#### [Quoted text]
# Awning rail coming off



## 98452 (Apr 2, 2006)

The front 18 inches of my awing rail is pulling away.

Been up there today trying to put larger self tappers in but only making it worse.

The rail seen better days but usable.

Is this a case of getting a professional to fit a new rail?

If so who?

Or where do you buy A & E awning rail?


----------



## LC1962 (Oct 6, 2005)

Hi John

Awning rail is easy enough to buy, comes in 2 lengths: 16ft or 20ft but is sold in quantities of 10 strips :roll: ... if you know of 9 other people who need some I will happily ship it.

I can only suggest you try Dave Evans at Dave's Motorhomes (he might have some) 07968 429111.
Failing that, you'll have to approach one of the big boys....Dudleys, Freedom etc.

Sorry I can't be of more help.

Cheers
Linda


----------



## 88927 (May 10, 2005)

[Stored items]
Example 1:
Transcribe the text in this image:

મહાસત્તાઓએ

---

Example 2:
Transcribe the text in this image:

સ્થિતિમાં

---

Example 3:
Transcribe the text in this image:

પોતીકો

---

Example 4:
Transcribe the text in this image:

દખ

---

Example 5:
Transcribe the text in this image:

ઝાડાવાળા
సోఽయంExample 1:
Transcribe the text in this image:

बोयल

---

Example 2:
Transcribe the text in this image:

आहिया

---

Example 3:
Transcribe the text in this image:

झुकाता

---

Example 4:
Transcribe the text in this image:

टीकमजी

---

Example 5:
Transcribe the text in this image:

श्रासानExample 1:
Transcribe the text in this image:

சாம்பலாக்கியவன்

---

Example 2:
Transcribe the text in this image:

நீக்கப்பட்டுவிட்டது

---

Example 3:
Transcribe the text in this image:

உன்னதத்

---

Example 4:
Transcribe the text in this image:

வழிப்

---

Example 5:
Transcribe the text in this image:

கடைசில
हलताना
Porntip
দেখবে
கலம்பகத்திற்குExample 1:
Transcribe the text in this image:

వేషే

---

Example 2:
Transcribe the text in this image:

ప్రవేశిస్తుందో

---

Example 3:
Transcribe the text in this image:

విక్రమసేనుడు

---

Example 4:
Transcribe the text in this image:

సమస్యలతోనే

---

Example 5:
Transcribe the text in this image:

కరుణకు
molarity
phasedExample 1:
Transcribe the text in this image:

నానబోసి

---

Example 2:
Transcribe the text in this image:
---
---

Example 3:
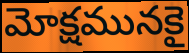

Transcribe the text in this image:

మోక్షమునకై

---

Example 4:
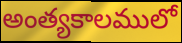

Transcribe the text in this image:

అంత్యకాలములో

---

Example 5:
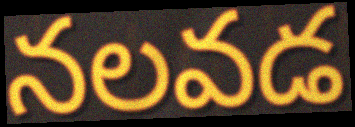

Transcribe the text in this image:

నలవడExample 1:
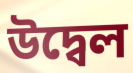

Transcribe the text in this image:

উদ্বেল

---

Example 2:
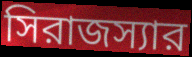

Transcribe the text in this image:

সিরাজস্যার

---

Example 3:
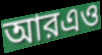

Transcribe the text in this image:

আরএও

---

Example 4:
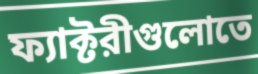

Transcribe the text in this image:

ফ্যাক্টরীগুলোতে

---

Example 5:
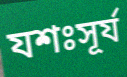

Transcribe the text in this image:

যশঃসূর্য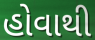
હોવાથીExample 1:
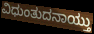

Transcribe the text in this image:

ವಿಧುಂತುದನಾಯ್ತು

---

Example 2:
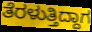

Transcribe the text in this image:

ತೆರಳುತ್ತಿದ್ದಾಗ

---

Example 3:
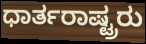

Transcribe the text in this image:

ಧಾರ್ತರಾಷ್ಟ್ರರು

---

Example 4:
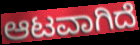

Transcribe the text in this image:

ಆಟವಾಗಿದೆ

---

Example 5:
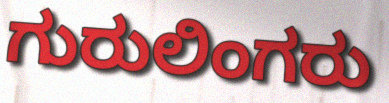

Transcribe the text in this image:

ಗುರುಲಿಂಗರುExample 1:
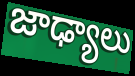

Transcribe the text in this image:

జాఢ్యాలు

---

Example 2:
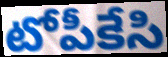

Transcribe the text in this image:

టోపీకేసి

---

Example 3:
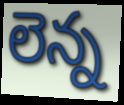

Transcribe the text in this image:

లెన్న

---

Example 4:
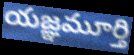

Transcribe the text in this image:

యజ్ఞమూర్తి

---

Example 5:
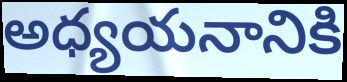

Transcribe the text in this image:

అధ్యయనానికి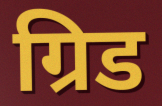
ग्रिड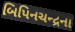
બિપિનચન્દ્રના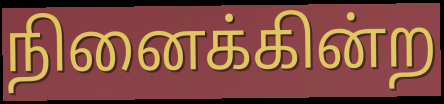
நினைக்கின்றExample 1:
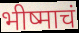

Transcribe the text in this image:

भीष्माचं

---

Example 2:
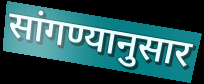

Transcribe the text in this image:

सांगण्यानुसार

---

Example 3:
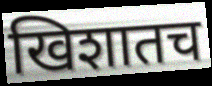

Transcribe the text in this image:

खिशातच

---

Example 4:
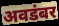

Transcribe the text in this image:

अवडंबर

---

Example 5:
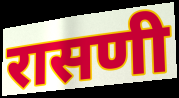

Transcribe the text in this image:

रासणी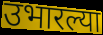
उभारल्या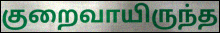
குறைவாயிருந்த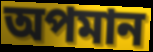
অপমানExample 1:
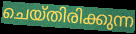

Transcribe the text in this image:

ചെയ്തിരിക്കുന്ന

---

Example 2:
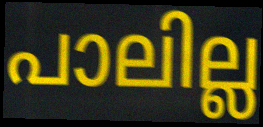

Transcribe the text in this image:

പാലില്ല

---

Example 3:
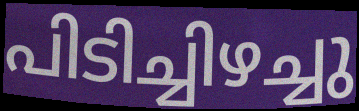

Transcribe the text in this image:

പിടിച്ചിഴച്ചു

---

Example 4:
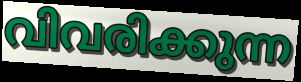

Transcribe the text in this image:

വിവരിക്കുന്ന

#### [Objectives]
1 > According to the awning rail thread, in which two lengths does awning rail come?
2 > Please turn the paragraph in the awning rail thread that begins "Awning rail is easy enough to buy" into a short bulleted list that keeps its main facts.
3 > Write the next part of the awning rail thread, picking up right after its final line.
These entries come from a separate source.

#### [Task-by-task outputs]
1 > 16 ft or 20 ft.

2 >
- Awning rail is easy to buy.
- It comes in two lengths: 16 ft or 20 ft.
- It is sold only in quantities of 10 strips.
- The writer will ship it if nine other people need some.

3 >
Hi John
On our RV the awning rail is fixed to a fairly substantial timber header, I think it is a hardwood that runs fore and aft the whole length of the vehicle body. If you have tried using longer self tappers in the original holes without joy then I suspect that water has got into the screw holes and rotted the screws and the timber they were fixed to. I think I would try to seal the original holes with a good sealer and make sure that there is plenty in there..... Then I would try drilling new holes in the awning rail a few inches either side of the original holes and fixing some new self tappers in there, with a good coating of sealer again to prevent it happening again mate.....
Hope this helps, let us know how you get on.....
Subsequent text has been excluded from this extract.